_TEKSTFRAGMENT_
▶

Mogelijke oorzaken / natuurlijke factoren

 
   
 

Zonneactiviteit

 
 
De zon is een van de 100 miljard sterren van ons melkwegstelsel. Ze is de bron van alle leven op aarde en elke verandering in haar energieproduktie kan invloed hebben op ons klimaat. Onder invloed van de zwaartekracht ontstaan in de kern van deze enorme gasbol met een diameter van 1.4 miljoen kilometer, bij zeer hoge temperatuur (16 miljoen Kelvin) en een gigantische druk (2 miljard atmosfeer), spontaan kernfusiereakties waarbij waterstof wordt omgezet in helium. Tijdens dit proces komt zeer veel energie vrij.
 
 
     
 
  1. Kern: Energieproductie door kernfusie (proton-proton reactie).
  2. Stralingszone: Energietransport door straling.
  3. Convectielaag: Energietransport door circulatie van gasstromen.
  4. Fotosfeer: Gebied van de waaruit voor ons zichtbare zonnestraling afkomstig is.
  5. Zonnevlek: Magnetische storm
  6. Uitbarsting
  7. Corona: De ijle buitenatmosfeer die zich miljoenen kilometers uitstrekt in de interplanetaire ruimte.
  Bron: Stardate.org  
 
     
 
De opgewekte energie wordt door straling (2) en door convectie (3) getransporteerd naar de oppervlakte van de zon. Aan de oppervlakte is de convectie waarneembaar als granulatie. Wat we nog visueel kunnen waarnemen zijn zonnevlekken.

◀

_OPGESLAGEN RIJEN_
▶

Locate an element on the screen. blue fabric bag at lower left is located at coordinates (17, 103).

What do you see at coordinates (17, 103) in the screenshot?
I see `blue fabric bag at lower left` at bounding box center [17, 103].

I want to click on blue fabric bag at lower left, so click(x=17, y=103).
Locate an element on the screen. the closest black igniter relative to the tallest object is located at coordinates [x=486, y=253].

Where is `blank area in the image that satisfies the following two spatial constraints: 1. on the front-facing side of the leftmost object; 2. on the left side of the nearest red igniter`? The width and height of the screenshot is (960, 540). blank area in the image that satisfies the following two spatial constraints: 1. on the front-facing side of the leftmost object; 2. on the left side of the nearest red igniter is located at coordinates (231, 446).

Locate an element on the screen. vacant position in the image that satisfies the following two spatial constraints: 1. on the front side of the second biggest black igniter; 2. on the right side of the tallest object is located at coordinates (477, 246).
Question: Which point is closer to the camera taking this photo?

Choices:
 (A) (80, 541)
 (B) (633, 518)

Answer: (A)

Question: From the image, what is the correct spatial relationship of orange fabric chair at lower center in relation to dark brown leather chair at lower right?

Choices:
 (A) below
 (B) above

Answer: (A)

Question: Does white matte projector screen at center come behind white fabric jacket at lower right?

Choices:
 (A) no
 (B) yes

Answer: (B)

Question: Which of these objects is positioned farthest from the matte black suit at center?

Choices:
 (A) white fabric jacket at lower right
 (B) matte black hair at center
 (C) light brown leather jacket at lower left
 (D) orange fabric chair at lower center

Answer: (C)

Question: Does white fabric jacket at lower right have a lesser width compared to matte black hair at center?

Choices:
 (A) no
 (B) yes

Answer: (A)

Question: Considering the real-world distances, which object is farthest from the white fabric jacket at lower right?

◀

_SCHRIJFOPDRACHTEN_
[1] Herhaal letterlijk een stuk uit de tekst over zonneactiviteit: begin bij de woorden "1. Kern: Energieproductie" en stop na "zonnestraling afkomstig is.".
[2] Geef de rijen opnieuw vanaf de regel met "Question: From the" tot en met de laatste rij. Vervang daarin "jacket" door "coat" en laat verder alles ongewijzigd.

_UITWERKINGEN HIERONDER_
[1]
1. Kern: Energieproductie door kernfusie (proton-proton reactie).
  2. Stralingszone: Energietransport door straling.
  3. Convectielaag: Energietransport door circulatie van gasstromen.
  4. Fotosfeer: Gebied van de waaruit voor ons zichtbare zonnestraling afkomstig is.

[2]
Question: From the image, what is the correct spatial relationship of orange fabric chair at lower center in relation to dark brown leather chair at lower right?

Choices:
 (A) below
 (B) above

Answer: (A)

Question: Does white matte projector screen at center come behind white fabric coat at lower right?

Choices:
 (A) no
 (B) yes

Answer: (B)

Question: Which of these objects is positioned farthest from the matte black suit at center?

Choices:
 (A) white fabric coat at lower right
 (B) matte black hair at center
 (C) light brown leather coat at lower left
 (D) orange fabric chair at lower center

Answer: (C)

Question: Does white fabric coat at lower right have a lesser width compared to matte black hair at center?

Choices:
 (A) no
 (B) yes

Answer: (A)

Question: Considering the real-world distances, which object is farthest from the white fabric coat at lower right?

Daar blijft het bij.